Give the number of lines in these entries that contain the string "obtener", with no further comment.

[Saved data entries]
□ □ □ □ □
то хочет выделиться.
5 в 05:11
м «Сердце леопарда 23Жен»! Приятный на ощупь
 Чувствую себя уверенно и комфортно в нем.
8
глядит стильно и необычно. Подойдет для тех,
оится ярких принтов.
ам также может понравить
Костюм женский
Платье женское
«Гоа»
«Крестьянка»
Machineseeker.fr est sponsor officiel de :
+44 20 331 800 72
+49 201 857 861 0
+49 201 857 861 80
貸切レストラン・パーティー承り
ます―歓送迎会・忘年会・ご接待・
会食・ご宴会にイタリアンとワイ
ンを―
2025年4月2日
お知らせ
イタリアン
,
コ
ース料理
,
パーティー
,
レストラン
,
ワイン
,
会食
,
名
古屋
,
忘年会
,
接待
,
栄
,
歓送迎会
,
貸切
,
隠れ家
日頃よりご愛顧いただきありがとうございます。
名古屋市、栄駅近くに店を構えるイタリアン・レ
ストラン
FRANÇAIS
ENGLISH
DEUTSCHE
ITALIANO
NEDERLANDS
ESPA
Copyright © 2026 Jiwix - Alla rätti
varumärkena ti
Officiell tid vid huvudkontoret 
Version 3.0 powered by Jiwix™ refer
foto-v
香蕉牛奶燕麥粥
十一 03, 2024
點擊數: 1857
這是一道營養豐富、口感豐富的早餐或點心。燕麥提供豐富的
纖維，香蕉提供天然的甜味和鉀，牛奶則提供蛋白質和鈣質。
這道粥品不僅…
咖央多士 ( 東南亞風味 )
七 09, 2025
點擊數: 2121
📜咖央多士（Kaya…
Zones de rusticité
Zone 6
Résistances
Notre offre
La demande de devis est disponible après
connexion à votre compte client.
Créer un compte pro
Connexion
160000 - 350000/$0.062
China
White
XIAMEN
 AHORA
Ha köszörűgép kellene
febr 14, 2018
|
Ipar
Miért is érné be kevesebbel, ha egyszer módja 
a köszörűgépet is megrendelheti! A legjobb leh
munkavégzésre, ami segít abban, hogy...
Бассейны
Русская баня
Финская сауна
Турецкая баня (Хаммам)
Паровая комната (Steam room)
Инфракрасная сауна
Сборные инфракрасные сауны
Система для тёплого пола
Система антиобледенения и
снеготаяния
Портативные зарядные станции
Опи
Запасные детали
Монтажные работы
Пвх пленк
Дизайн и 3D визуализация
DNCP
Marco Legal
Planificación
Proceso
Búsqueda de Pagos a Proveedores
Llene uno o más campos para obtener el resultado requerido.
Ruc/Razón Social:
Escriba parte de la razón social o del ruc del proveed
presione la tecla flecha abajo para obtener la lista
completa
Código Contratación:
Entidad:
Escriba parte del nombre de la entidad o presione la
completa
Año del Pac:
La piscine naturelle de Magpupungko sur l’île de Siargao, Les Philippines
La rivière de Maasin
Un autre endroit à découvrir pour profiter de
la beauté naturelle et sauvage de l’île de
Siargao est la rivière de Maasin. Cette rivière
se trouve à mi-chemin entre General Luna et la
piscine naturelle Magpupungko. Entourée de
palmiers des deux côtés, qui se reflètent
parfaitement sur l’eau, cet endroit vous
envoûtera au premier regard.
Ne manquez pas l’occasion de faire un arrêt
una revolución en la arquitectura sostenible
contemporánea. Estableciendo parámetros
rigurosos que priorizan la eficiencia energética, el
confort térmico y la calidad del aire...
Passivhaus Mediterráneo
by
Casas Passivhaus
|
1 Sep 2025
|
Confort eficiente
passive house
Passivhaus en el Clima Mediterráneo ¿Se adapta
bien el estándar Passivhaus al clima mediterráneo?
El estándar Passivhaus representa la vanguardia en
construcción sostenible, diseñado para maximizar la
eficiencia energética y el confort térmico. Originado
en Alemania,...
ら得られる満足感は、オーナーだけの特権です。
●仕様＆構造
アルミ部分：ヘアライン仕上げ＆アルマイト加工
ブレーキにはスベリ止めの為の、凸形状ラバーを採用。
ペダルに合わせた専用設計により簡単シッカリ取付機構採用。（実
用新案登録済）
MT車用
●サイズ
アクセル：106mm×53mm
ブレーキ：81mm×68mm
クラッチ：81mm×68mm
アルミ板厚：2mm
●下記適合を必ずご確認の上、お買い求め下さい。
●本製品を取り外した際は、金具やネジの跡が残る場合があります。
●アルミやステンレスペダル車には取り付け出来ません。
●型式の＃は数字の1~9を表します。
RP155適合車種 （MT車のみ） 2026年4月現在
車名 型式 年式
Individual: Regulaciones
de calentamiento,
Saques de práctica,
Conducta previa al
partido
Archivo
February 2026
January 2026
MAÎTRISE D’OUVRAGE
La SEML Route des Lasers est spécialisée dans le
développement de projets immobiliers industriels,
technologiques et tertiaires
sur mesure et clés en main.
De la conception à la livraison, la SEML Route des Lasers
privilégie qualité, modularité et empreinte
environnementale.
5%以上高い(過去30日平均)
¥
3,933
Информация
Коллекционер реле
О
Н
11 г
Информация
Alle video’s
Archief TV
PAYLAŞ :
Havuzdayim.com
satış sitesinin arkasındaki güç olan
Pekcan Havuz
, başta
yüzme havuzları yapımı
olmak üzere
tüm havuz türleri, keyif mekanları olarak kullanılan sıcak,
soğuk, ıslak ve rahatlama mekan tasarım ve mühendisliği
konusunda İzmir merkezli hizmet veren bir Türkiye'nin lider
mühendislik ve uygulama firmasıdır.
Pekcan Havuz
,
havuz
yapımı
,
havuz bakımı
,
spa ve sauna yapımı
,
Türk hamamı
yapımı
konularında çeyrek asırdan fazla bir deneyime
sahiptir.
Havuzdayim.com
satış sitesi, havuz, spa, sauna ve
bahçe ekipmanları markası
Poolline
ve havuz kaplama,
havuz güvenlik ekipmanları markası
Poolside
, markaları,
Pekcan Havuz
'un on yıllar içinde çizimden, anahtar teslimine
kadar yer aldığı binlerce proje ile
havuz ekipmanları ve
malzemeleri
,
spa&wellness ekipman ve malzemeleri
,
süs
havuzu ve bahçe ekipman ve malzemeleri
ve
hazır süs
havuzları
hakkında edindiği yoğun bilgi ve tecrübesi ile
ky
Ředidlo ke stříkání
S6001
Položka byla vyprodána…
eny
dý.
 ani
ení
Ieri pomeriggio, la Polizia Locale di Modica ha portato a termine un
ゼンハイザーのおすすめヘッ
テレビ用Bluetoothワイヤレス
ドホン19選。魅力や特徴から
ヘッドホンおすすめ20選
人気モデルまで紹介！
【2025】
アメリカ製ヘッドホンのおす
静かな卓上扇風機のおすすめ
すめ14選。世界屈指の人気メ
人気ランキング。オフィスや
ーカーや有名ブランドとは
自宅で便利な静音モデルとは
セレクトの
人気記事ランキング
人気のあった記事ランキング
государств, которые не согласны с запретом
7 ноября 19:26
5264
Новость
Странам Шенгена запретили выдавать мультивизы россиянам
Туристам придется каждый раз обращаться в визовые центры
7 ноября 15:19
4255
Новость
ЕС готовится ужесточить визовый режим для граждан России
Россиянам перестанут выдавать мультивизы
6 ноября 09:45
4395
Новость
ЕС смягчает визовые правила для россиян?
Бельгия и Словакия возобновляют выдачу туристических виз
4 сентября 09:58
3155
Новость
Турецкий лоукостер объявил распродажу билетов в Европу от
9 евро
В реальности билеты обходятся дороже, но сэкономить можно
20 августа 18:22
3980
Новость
□ □ □ □ □
◆ Answer below: 2